Both 2-week EBA clinical studies planned have been completed at project end:
- The EBA study with β-lactam antibiotics meropenem and ertapenem in combination with amoxicillin/clavulanate, aimed to identify a once daily regimen for drug resistant TB that could be administered intravenously or intramuscularly (WP2), completed enrolment in 2020. During the last period the team focused on compilation and analysis of results, clinical study report writing and preparation for publication (expected late 2022).
- The EBA study of a low-dose oxaborole drug (WP1) aimed to establish proof of concept of anti-TB activity in humans completed enrolment of the last 2 cohorts during the last period. The clinical study report was finalised in June 2022. Topline study results was presented at the Keystone Symposia on Molecular and Cell Biology in August 2022 and the study manuscript is in preparation for submission later this year.
PET/CT scan images from participants in these trials, as well as blood and urine samples, have been collected and analyzed with the objective of validating biomarkers that accurately reflect the early therapy-induced immunological, radiological and bacteriological changes (WP4). The human biological samples were sourced ethically and their research use is in accordance with the terms of the informed consents under the approved protocols.
PET/CT scan images have been analyzed both manually and computationally and “cubes” (unit of measurement) categorised into 3 types describing presence of TB-related lesions at baseline, day 14 or both. Statistical analysis showed that the computational model detected a dose effect on reduction in lesion volume and FDG uptake (WP1 study).
For immunological biomarkers, main results are 1) a novel urine trDNA assay developed and validated on a WP2 study cohort, 2) the identification of clusters of immune response within the first 14 days of therapy in EBA trials via RNA transcriptomic analysis, 3) the development of an RNA based model predicting TTP results during the EBA trial, 4) the correlation of this model with PET/CT readouts, and 5) the identification of a set of potential biomarkers (cytokines, chemokines, and growth factors) for monitoring treatment response in 14-day EBA studies. Research will continue after project end to enable uptake for use in clinical studies.

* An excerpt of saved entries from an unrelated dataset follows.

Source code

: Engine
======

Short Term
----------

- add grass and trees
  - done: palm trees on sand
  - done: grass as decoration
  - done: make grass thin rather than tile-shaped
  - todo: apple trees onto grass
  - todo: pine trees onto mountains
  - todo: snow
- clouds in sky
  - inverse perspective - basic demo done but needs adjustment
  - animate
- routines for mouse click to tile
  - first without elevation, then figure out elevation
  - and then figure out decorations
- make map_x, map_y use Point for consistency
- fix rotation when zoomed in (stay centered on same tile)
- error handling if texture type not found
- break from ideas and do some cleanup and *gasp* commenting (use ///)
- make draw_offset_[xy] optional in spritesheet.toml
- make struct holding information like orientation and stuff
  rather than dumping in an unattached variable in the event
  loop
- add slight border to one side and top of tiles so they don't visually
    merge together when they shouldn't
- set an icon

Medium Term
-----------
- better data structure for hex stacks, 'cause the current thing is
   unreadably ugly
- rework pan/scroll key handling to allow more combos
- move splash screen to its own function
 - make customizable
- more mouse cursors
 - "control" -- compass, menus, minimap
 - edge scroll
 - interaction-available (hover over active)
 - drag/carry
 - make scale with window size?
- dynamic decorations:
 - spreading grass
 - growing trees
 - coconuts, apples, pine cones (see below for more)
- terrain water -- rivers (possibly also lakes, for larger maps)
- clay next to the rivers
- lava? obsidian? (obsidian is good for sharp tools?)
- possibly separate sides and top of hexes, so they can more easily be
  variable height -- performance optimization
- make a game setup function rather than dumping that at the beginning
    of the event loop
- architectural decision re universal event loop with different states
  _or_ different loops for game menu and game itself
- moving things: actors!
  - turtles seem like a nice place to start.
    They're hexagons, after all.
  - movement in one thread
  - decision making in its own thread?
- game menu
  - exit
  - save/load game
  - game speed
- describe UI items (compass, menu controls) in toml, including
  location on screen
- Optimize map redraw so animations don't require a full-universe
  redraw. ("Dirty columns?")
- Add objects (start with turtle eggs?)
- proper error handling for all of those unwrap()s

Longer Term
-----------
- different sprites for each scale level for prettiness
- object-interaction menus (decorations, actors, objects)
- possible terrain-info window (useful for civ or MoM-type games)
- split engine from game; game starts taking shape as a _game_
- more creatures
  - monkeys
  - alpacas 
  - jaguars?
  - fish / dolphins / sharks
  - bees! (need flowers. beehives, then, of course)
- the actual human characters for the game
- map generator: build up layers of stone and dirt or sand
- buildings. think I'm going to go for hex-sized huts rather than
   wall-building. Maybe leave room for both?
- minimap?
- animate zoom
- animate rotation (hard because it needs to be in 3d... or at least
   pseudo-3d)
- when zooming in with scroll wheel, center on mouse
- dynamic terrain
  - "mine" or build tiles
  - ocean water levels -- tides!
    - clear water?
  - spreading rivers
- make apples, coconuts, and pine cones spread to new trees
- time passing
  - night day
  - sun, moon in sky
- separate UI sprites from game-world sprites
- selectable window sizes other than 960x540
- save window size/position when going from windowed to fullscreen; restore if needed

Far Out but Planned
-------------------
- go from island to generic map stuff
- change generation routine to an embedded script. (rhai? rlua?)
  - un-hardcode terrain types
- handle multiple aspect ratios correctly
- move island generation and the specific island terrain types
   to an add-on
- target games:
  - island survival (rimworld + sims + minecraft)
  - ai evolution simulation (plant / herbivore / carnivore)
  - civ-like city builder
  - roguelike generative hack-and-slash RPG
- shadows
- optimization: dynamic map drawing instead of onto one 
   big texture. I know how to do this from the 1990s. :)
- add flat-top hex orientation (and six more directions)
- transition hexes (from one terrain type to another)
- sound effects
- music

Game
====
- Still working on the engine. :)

Finally, in WP5, a meropenem model was developed to investigate the relationship between EBA and PK measures as well as the target occupancy of different dosing regimens, as part of the modelling work aimed to find optimal treatment strategies for carbapenem antibiotics. A two-drug mathematical model was developed based on binding kinetics to simulate the drug interaction and investigate the possibility of synergy or antagonism between the drugs.